C’est avec tous ces éléments en tête que la Fondation Bases a lancé sa campagne « Pour la suppression de tous les hommages à Che Guevara ». Nous demandons au conseil municipal de Rosario de procéder à la suppression de la pléthore de mémoriaux en tout genre qui ont proliféré en ville depuis une quinzaine d’années.

Nous savons qu’il sera difficile d’aboutir, car les politiciens qui ont entamé ce « Che business » sont encore au pouvoir. Mais nous savons aussi que nous lançons une discussion ainsi qu’un débat nécessaire.
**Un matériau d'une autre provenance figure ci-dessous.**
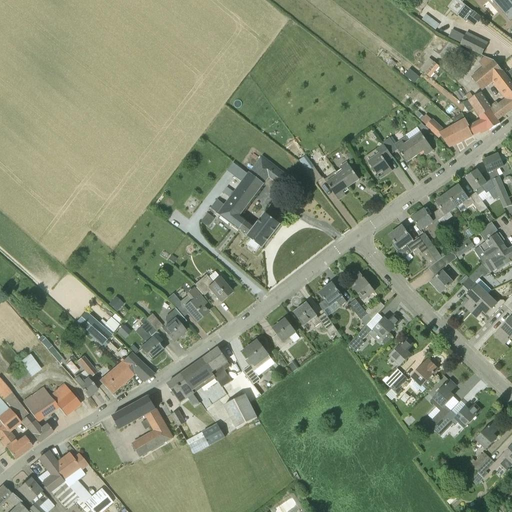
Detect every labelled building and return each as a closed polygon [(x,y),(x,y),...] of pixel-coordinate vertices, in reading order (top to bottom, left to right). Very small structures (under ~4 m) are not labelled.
[(511,0),(492,0),(510,20),(511,19),(511,0)] [(481,18),(473,12),(472,14),(469,11),(466,14),(470,17),(467,20),(475,25),(481,18)] [(439,24),(426,14),(421,20),(435,30),(439,24)] [(487,45),(466,35),(460,45),(482,56),(487,45)] [(420,69),(430,78),(439,67),(429,58),(420,69)] [(479,63),(485,69),(473,79),(480,89),(492,79),(507,97),(498,104),(496,102),(490,106),(481,93),(474,98),(467,88),(462,91),(469,101),(470,101),(480,116),(491,109),(498,120),(511,108),(511,82),(510,79),(506,75),(503,70),(502,71),(495,61),(486,58),(479,63)] [(392,60),(387,65),(393,69),(397,64),(392,60)] [(463,98),(458,91),(454,93),(459,101),(463,98)] [(483,120),(470,126),(468,127),(472,136),(480,132),(481,134),(489,129),(490,130),(500,124),(497,120),(498,120),(491,109),(480,116),(483,120)] [(447,132),(441,127),(433,119),(432,120),(426,115),(424,117),(421,120),(422,121),(435,133),(439,138),(441,136),(449,147),(472,136),(468,127),(470,126),(465,118),(455,124),(456,125),(456,126),(447,132)] [(430,132),(421,123),(418,126),(426,135),(430,132)] [(421,133),(409,142),(418,155),(423,151),(426,156),(433,151),(421,133)] [(418,155),(409,142),(405,145),(402,141),(395,146),(407,163),(418,155)] [(389,144),(385,147),(390,153),(393,150),(389,144)] [(384,145),(377,150),(381,155),(369,163),(380,180),(392,171),(386,162),(393,158),(384,145)] [(483,161),(491,180),(499,198),(500,201),(504,209),(511,206),(496,170),(503,167),(498,155),(483,161)] [(314,165),(308,156),(302,160),(307,169),(314,165)] [(264,185),(269,178),(279,186),(286,177),(261,159),(255,167),(250,174),(264,185)] [(343,172),(339,175),(348,188),(359,180),(347,162),(340,167),(343,172)] [(240,216),(264,185),(250,174),(241,167),(227,186),(216,199),(226,206),(223,210),(219,215),(263,249),(281,225),(266,213),(255,227),(240,216)] [(314,167),(307,172),(316,184),(323,179),(314,167)] [(476,193),(478,196),(484,191),(486,194),(488,192),(494,200),(499,198),(498,195),(491,180),(486,183),(477,170),(466,179),(476,193)] [(348,188),(339,175),(336,171),(324,180),(339,201),(346,196),(343,191),(348,188)] [(459,186),(447,194),(457,208),(463,204),(466,209),(473,204),(480,214),(487,208),(478,196),(476,193),(468,199),(459,186)] [(441,209),(432,214),(436,220),(446,233),(451,229),(443,218),(457,208),(447,194),(436,202),(441,209)] [(421,231),(432,223),(436,220),(432,214),(429,217),(424,210),(412,218),(421,231)] [(201,221),(203,223),(208,217),(212,220),(213,219),(207,214),(201,221)] [(208,217),(203,223),(203,224),(209,229),(215,222),(212,220),(208,217)] [(402,227),(389,236),(395,244),(393,245),(392,245),(401,257),(402,257),(401,256),(410,250),(412,253),(418,249),(431,266),(437,262),(419,238),(414,242),(402,227)] [(425,233),(419,238),(437,262),(446,255),(444,252),(440,255),(433,245),(434,245),(425,233)] [(497,270),(511,261),(511,247),(508,251),(496,235),(486,242),(487,242),(480,247),(474,250),(483,264),(490,260),(497,270)] [(452,252),(447,255),(452,262),(457,259),(458,261),(463,258),(461,256),(474,246),(469,239),(468,239),(456,247),(451,251),(452,252)] [(177,259),(172,255),(167,261),(172,265),(177,259)] [(437,278),(430,283),(441,294),(453,283),(443,272),(447,266),(452,262),(447,255),(446,255),(437,262),(431,266),(428,268),(437,278)] [(465,306),(471,312),(487,295),(478,286),(477,286),(474,283),(483,275),(485,277),(489,273),(482,265),(462,285),(471,293),(467,297),(471,300),(465,306)] [(220,279),(214,273),(208,278),(207,276),(202,281),(200,280),(194,285),(204,296),(210,291),(220,302),(231,292),(220,279)] [(358,286),(354,289),(364,300),(374,292),(359,273),(353,279),(358,286)] [(469,278),(465,274),(458,281),(462,285),(469,278)] [(341,307),(347,303),(332,284),(320,294),(324,299),(319,304),(324,311),(336,301),(341,307)] [(187,296),(180,302),(173,294),(167,299),(175,308),(176,310),(180,306),(195,323),(208,313),(202,306),(205,304),(206,303),(193,288),(185,295),(187,296)] [(504,304),(509,309),(511,305),(511,293),(511,295),(505,301),(503,303),(504,304)] [(495,299),(493,301),(487,295),(471,312),(477,318),(483,312),(487,315),(490,318),(504,304),(503,303),(505,301),(503,300),(499,300),(498,301),(495,299)] [(124,304),(115,297),(108,305),(116,312),(124,304)] [(362,320),(368,315),(365,312),(356,300),(349,305),(361,320),(362,320)] [(369,309),(365,312),(368,315),(372,320),(385,307),(379,302),(371,311),(369,309)] [(327,331),(333,326),(328,317),(329,316),(325,312),(317,318),(307,304),(294,313),(304,326),(311,321),(314,326),(320,321),(327,331)] [(163,330),(173,342),(185,332),(180,326),(185,321),(189,326),(176,310),(175,308),(174,309),(175,310),(166,318),(166,321),(167,322),(166,323),(168,325),(163,330)] [(111,335),(85,312),(75,323),(102,346),(111,335)] [(147,322),(156,332),(162,326),(152,314),(145,320),(147,322)] [(368,315),(362,320),(365,327),(367,326),(372,320),(368,315)] [(383,341),(381,343),(385,346),(392,339),(388,335),(400,322),(394,316),(388,322),(384,319),(374,330),(383,339),(383,341)] [(511,318),(495,335),(504,345),(511,336),(511,318)] [(272,339),(281,350),(293,341),(290,337),(296,333),(286,320),(274,329),(278,335),(272,339)] [(151,336),(156,332),(147,322),(138,329),(149,341),(141,348),(151,361),(163,351),(151,336)] [(124,323),(119,330),(126,336),(131,329),(124,323)] [(333,326),(327,331),(331,337),(335,333),(337,332),(338,331),(334,326),(333,326)] [(356,353),(365,343),(362,341),(370,332),(365,327),(348,346),(356,353)] [(38,339),(60,365),(65,362),(43,336),(38,339)] [(390,356),(400,366),(410,355),(407,352),(413,345),(407,339),(390,356)] [(243,372),(253,385),(260,380),(254,372),(271,359),(258,341),(244,352),(253,364),(243,372)] [(219,349),(203,360),(216,378),(222,388),(232,381),(225,371),(231,367),(219,349)] [(31,376),(41,368),(30,353),(20,361),(31,376)] [(131,354),(123,363),(133,375),(135,373),(145,382),(154,375),(131,354)] [(90,378),(97,373),(84,356),(76,362),(84,371),(89,377),(90,378)] [(203,360),(181,375),(194,394),(213,380),(216,378),(203,360)] [(430,378),(438,369),(428,360),(412,377),(416,381),(411,386),(416,391),(418,389),(422,393),(433,381),(430,378)] [(293,372),(299,368),(294,361),(288,365),(293,372)] [(133,375),(123,363),(122,362),(100,382),(111,394),(133,375)] [(17,385),(30,375),(23,366),(10,376),(17,385)] [(387,376),(383,381),(390,388),(403,375),(398,370),(389,378),(387,376)] [(84,371),(79,375),(73,380),(88,398),(97,390),(88,379),(89,377),(84,371)] [(194,394),(181,375),(167,384),(180,403),(194,394)] [(408,380),(403,375),(390,388),(397,395),(402,391),(400,389),(408,380)] [(0,397),(39,443),(53,432),(47,425),(40,429),(0,379),(0,397)] [(433,398),(443,408),(453,397),(450,393),(456,387),(450,381),(433,398)] [(44,388),(23,402),(37,423),(59,408),(65,416),(80,404),(64,384),(49,396),(44,388)] [(257,418),(250,404),(245,394),(224,405),(236,429),(257,418)] [(140,458),(171,439),(148,396),(112,416),(120,430),(146,415),(153,430),(155,432),(151,435),(132,445),(140,458)] [(0,439),(11,455),(12,456),(15,460),(31,448),(24,438),(17,444),(8,433),(20,422),(9,410),(0,399),(0,439)] [(455,419),(465,428),(481,411),(475,405),(469,411),(465,408),(455,419)] [(178,410),(171,415),(178,427),(185,422),(178,410)] [(433,430),(446,416),(441,411),(437,415),(435,413),(426,423),(428,425),(433,429),(433,430)] [(451,422),(446,416),(433,430),(441,437),(445,432),(443,430),(451,422)] [(476,440),(486,449),(496,438),(493,435),(499,429),(493,423),(476,440)] [(225,438),(217,424),(187,441),(189,446),(193,455),(225,438)] [(511,445),(503,455),(511,463),(511,445)] [(49,494),(51,493),(64,482),(62,480),(62,481),(52,467),(57,463),(48,451),(37,459),(50,476),(41,483),(49,494)] [(476,471),(489,458),(484,453),(476,462),(473,460),(469,464),(476,471)] [(69,454),(57,463),(52,467),(62,481),(62,480),(79,468),(80,471),(88,465),(79,454),(73,458),(69,454)] [(484,479),(488,474),(486,472),(495,463),(489,458),(476,471),(477,472),(474,476),(481,482),(484,479)] [(47,499),(41,491),(30,479),(19,490),(29,502),(30,501),(33,505),(30,509),(33,511),(43,511),(39,507),(47,499)] [(64,482),(51,493),(66,510),(76,502),(84,511),(87,511),(90,510),(79,499),(64,482)] [(0,511),(27,511),(24,508),(26,506),(22,503),(23,503),(11,493),(10,494),(3,486),(0,488),(0,511)] [(101,489),(84,503),(91,511),(102,511),(113,503),(101,489)] [(456,499),(453,495),(447,501),(450,505),(456,499)]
Nous voulons que les jeunes qui portent des T-Shirts du Che sachent qu’il n’est pas un article de mode mais une froide machine à tuer. Porter un T-shirt à son effigie revient à en porter un avec le visage de Staline, Mao ou Hitler.

De plus, nous voulons expliquer aux habitants de Rosario que ce culte du Che est une falsification de l’Histoire. Les autorités locales qui l’ont élevé au niveau d’un saint laïc négligent de mentionner ses crimes pourtant bien documentés, mais aussi qu’il n’a rien fait pour l’Argentine. En réalité, il n’a vécu à Rosario que jusqu’à l’âge d’un an.

La Fondation Bases défend le libéralisme classique. Or le libéralisme classique, c’est l’anti-Che. Nous croyons à la coopération entre les individus et les nations, au libre-échange et à la paix. Pour reprendre les termes de notre Directeur général Franco López dans un entretien avec des médias colombiens, « nous sommes pour les droits de l’homme pour tous ; les opinions politiques de chacun n’ont pas à entrer en ligne de compte. »

Beaucoup d’amis et quelques ennemis

Dès son lancement, notre campagne a attiré l’attention des médias locaux. Et en juillet, Jack Aldwinckle a écrit un article d’une demi-page dans The Economist.

Suite à cela, l’attention des médias est montée en flèche. Depuis, nous pouvons dire que tous les journaux, toutes les radios et toutes les télévisions d’importance du pays ont couvert l’événement. Par exemple, dans La Nación – quotidien national argentin de référence – notre article a été le plus lu du jour.

Et ce n’est pas tout. Nous avons aussi capté l’attention de médias internationaux tels que La Razón (Espagne), El Mercurio (Chili), El Comercio (Pérou) et Radio Marti (Miami), pour en mentionner quelques-uns.

L’aide que nous avons reçue d’institutions et de personnes proches de nos idées libérales a été incontestablement l’un des grands moments de cette campagne. Citons des personnes formidables comme Bob Murphy, Gustavo Lazzari, Javier Milei, Steve Horwitz, Roberto Cachanosky et Marcelo Duclos ; et des think tanks comme Libertad y Progreso, Atlas NetworkAustrian Economics Center, Independent Institute, Relial, Mises Hispano, Instituto Juan de Mariana, etc.

La réaction de l’opinion publique générale a également été spectaculaire. Nos publications sur les réseaux sociaux sont abondamment partagées et retweetées. Dans l’ensemble, environ 65% des commentaires sont en accord avec notre campagne. Qui plus est, notre pétition en ligne a reçu des milliers de signatures.

Bien évidemment, il aurait été miraculeux d’échapper à des réactions hystériques en provenance de la gauche. Nous avons été traités de tous les noms infamants possibles, depuis « néolibéraux » jusqu’à « néonazis ». Nous avons reçu des menaces de mort et on nous a souhaité les pires sévices. Sur Facebook, par exemple, un commentateur a appelé de ses vœux l’arrivée d’une dictature communiste qui nous ferait tous disparaître.

Du Che Guevara dans le texte, en somme.

Cet article a été publié une première fois en septembre 2017.

Traduction par Nathalie MP pour Contrepoints de Removing Statues of Violent Bigots ? Start with Che.